(Element placement data)
────

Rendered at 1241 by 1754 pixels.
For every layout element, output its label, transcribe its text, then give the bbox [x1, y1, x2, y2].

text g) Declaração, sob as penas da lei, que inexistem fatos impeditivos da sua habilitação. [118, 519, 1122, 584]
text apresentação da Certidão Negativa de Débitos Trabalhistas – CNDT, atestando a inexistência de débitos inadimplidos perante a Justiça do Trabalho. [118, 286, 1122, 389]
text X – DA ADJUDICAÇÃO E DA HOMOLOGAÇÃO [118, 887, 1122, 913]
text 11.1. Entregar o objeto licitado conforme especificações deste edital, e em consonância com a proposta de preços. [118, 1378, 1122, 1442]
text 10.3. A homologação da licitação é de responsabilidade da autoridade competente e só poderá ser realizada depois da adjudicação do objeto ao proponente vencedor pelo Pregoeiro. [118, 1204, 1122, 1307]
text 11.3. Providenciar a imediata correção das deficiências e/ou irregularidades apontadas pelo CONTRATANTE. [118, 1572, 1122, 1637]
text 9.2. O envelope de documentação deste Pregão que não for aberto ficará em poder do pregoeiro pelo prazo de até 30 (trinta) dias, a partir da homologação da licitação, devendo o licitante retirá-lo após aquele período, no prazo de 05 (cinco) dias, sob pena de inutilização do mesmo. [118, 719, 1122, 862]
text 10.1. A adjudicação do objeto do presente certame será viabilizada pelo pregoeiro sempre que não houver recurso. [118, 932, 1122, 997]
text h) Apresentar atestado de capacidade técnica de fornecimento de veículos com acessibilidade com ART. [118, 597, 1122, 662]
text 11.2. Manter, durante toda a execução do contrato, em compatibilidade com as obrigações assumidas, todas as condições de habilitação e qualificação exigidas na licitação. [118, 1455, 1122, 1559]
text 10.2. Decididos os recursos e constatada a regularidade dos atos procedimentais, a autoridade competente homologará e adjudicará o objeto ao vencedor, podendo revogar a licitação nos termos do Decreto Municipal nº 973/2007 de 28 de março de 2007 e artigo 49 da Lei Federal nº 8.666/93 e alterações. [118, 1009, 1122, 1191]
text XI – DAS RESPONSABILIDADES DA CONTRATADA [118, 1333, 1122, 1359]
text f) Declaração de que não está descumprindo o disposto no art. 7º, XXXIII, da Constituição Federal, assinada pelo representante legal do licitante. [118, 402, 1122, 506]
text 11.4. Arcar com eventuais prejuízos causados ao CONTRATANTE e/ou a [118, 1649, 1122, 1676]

────

> _Work instructions_: Reproduce every line of the listing above verbatim, in its original order.

> _Answer to this problem_:
Rendered at 1241 by 1754 pixels.
For every layout element, output its label, transcribe its text, then give the bbox [x1, y1, x2, y2].

text g) Declaração, sob as penas da lei, que inexistem fatos impeditivos da sua habilitação. [118, 519, 1122, 584]
text apresentação da Certidão Negativa de Débitos Trabalhistas – CNDT, atestando a inexistência de débitos inadimplidos perante a Justiça do Trabalho. [118, 286, 1122, 389]
text X – DA ADJUDICAÇÃO E DA HOMOLOGAÇÃO [118, 887, 1122, 913]
text 11.1. Entregar o objeto licitado conforme especificações deste edital, e em consonância com a proposta de preços. [118, 1378, 1122, 1442]
text 10.3. A homologação da licitação é de responsabilidade da autoridade competente e só poderá ser realizada depois da adjudicação do objeto ao proponente vencedor pelo Pregoeiro. [118, 1204, 1122, 1307]
text 11.3. Providenciar a imediata correção das deficiências e/ou irregularidades apontadas pelo CONTRATANTE. [118, 1572, 1122, 1637]
text 9.2. O envelope de documentação deste Pregão que não for aberto ficará em poder do pregoeiro pelo prazo de até 30 (trinta) dias, a partir da homologação da licitação, devendo o licitante retirá-lo após aquele período, no prazo de 05 (cinco) dias, sob pena de inutilização do mesmo. [118, 719, 1122, 862]
text 10.1. A adjudicação do objeto do presente certame será viabilizada pelo pregoeiro sempre que não houver recurso. [118, 932, 1122, 997]
text h) Apresentar atestado de capacidade técnica de fornecimento de veículos com acessibilidade com ART. [118, 597, 1122, 662]
text 11.2. Manter, durante toda a execução do contrato, em compatibilidade com as obrigações assumidas, todas as condições de habilitação e qualificação exigidas na licitação. [118, 1455, 1122, 1559]
text 10.2. Decididos os recursos e constatada a regularidade dos atos procedimentais, a autoridade competente homologará e adjudicará o objeto ao vencedor, podendo revogar a licitação nos termos do Decreto Municipal nº 973/2007 de 28 de março de 2007 e artigo 49 da Lei Federal nº 8.666/93 e alterações. [118, 1009, 1122, 1191]
text XI – DAS RESPONSABILIDADES DA CONTRATADA [118, 1333, 1122, 1359]
text f) Declaração de que não está descumprindo o disposto no art. 7º, XXXIII, da Constituição Federal, assinada pelo representante legal do licitante. [118, 402, 1122, 506]
text 11.4. Arcar com eventuais prejuízos causados ao CONTRATANTE e/ou a [118, 1649, 1122, 1676]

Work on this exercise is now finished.